Oh, Savoy has given me pain: and I would rather for the world's sake
that a great action had remained out of reach of the hypothetical
whispers of depreciators. I would rather not hear Robert say, for
instance: 'It was a great action; but he has taken eighteenpence for it,
which is a pity.' I don't think this judgment fair--and much worse
judgments are passed than that, which is very painful. But, after all,
this thing may have been a necessary duty on L.N.'s part, and I can
understand that it was so. For this loss of the Italians, _that_ is not
to be dwelt on; while for the Savoyards, none knew better than Cavour
(not even L.N.) the leaning of those populations towards France for
years back; it has been an inconvenient element of his government.

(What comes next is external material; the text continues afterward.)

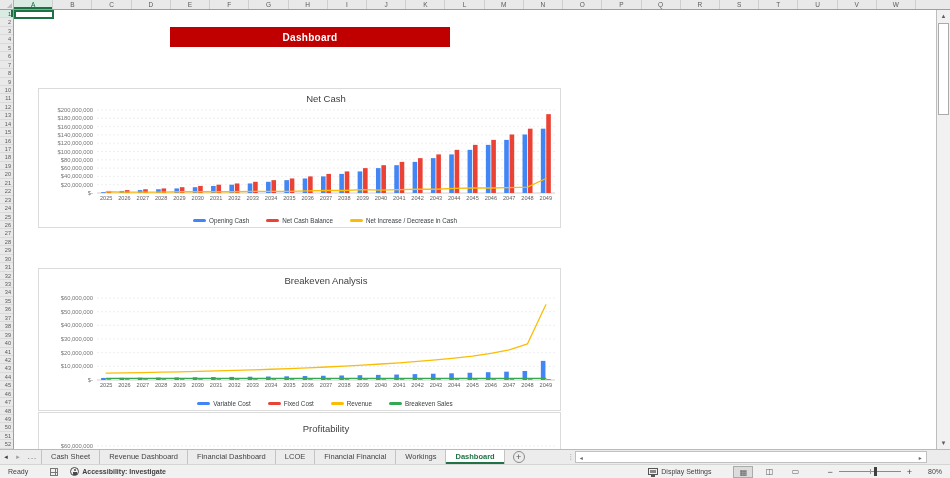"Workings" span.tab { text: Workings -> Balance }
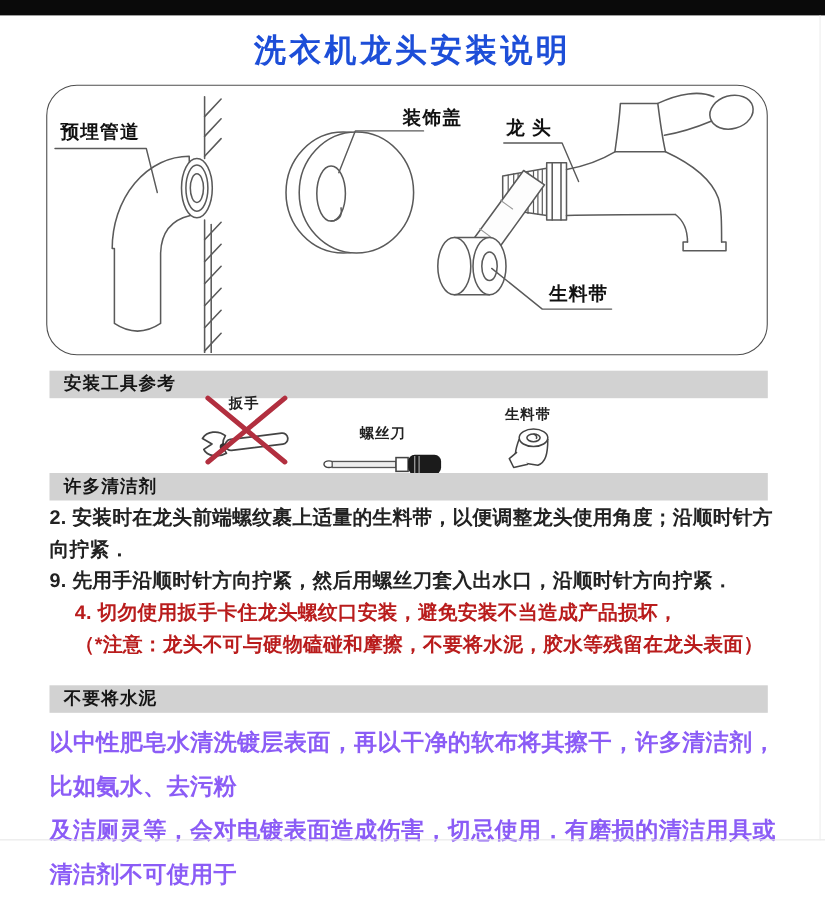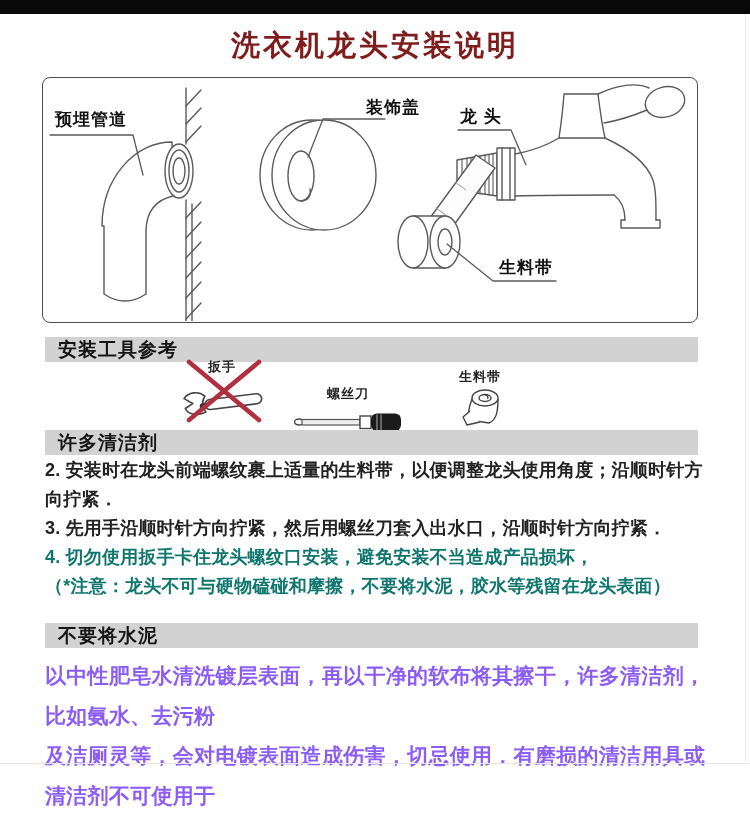"洗衣机龙头安装说明" .title { color: #7f1d1d -> #1d4ed8 }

Whether there are or are not natural frontiers, there are natural
barriers, and the Alps hinder trade and make direct influence difficult;
and what the popular vote would be nobody here doubted. Be sure that
nobody did in Switzerland. The Swiss have been insincere, it seems to
me--talking of terror when they thought chiefly of territory. But I feel
tenderly for poor heroic Garibaldi, who has suffered, he and his
minority. He is not a man of much brain; which makes the subject the
more cruel to him. But I can't write of Garibaldi this morning, so
anxious we are after an unpleasant despatch yesterday. He is a hero, and
has led a forlorn hope out to Sicily, to succeed for Italy, or to fail
for himself. It's 'imprudence,' if he fails: if otherwise, who shall
praise him enough? it's salvation and glory.